Brief:
Isolate every line in the data with the string "maladie" and copy it.

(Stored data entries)
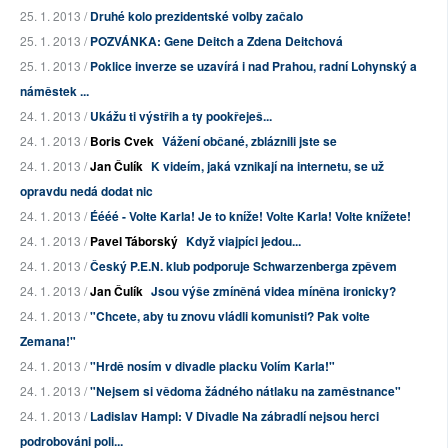
25. 1. 2013 /
Druhé kolo prezidentské volby začalo
25. 1. 2013 /
POZVÁNKA: Gene Deitch a Zdena Deitchová
25. 1. 2013 /
Poklice inverze se uzavírá i nad Prahou, radní Lohynský a
náměstek ...
24. 1. 2013 /
Ukážu ti výstřih a ty pookřeješ...
24. 1. 2013 /
Boris Cvek
Vážení občané, zbláznili jste se
24. 1. 2013 /
Jan Čulík
K videím, jaká vznikají na internetu, se už
opravdu nedá dodat nic
24. 1. 2013 /
Éééé - Volte Karla! Je to kníže! Volte Karla! Volte knížete!
24. 1. 2013 /
Pavel Táborský
Když viajpíci jedou...
24. 1. 2013 /
Český P.E.N. klub podporuje Schwarzenberga zpěvem
24. 1. 2013 /
Jan Čulík
Jsou výše zmíněná videa míněna ironicky?
24. 1. 2013 /
"Chcete, aby tu znovu vládli komunisti? Pak volte
Zemana!"
24. 1. 2013 /
"Hrdě nosím v divadle placku Volím Karla!"
24. 1. 2013 /
"Nejsem si vědoma žádného nátlaku na zaměstnance"
24. 1. 2013 /
Ladislav Hampl: V Divadle Na zábradlí nejsou herci
podrobováni poli...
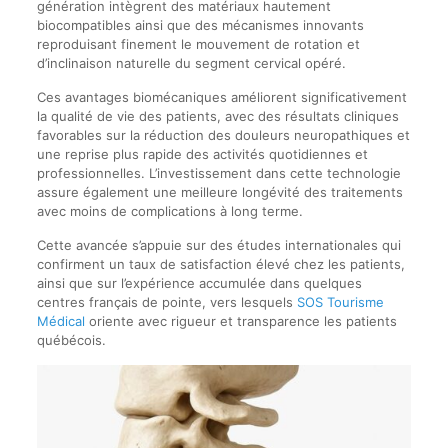
génération intègrent des matériaux hautement
biocompatibles ainsi que des mécanismes innovants
reproduisant finement le mouvement de rotation et
d’inclinaison naturelle du segment cervical opéré.
Ces avantages biomécaniques améliorent significativement
la qualité de vie des patients, avec des résultats cliniques
favorables sur la réduction des douleurs neuropathiques et
une reprise plus rapide des activités quotidiennes et
professionnelles. L’investissement dans cette technologie
assure également une meilleure longévité des traitements
avec moins de complications à long terme.
Cette avancée s’appuie sur des études internationales qui
confirment un taux de satisfaction élevé chez les patients,
ainsi que sur l’expérience accumulée dans quelques
centres français de pointe, vers lesquels
SOS Tourisme
Médical
oriente avec rigueur et transparence les patients
québécois.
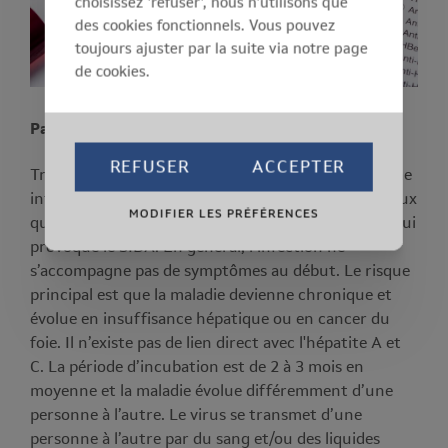
choisissez 'refuser', nous n’utilisons que
des cookies fonctionnels. Vous pouvez
toujours ajuster par la suite via notre page
de cookies.
Pathologie
REFUSER
ACCEPTER
Très contagieux, le virus de l’hépatite B entraîne une
infection grave du foie. Il est 100 fois plus contagieux
MODIFIER LES PRÉFÉRENCES
que le virus de l’immunodéficience humaine (VIH) qui
provoque le SIDA. En général, l’infection ne
s’accompagne pas de symptômes au début. Le risque
principal est que la maladie devienne chronique et
évolue en insuffisance hépatique ou en cancer du
foie. Il n’existe pas de lien direct avec l'hépatite A et
C. La période d’incubation est de 2 à 3 mois en
moyenne et la maladie évolue différemment d’une
personne à l’autre. Le virus se transmet d’une
personne à l’autre par du sang et/ou des liquides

Exercise response:
principal est que la maladie devienne chronique et
moyenne et la maladie évolue différemment d’une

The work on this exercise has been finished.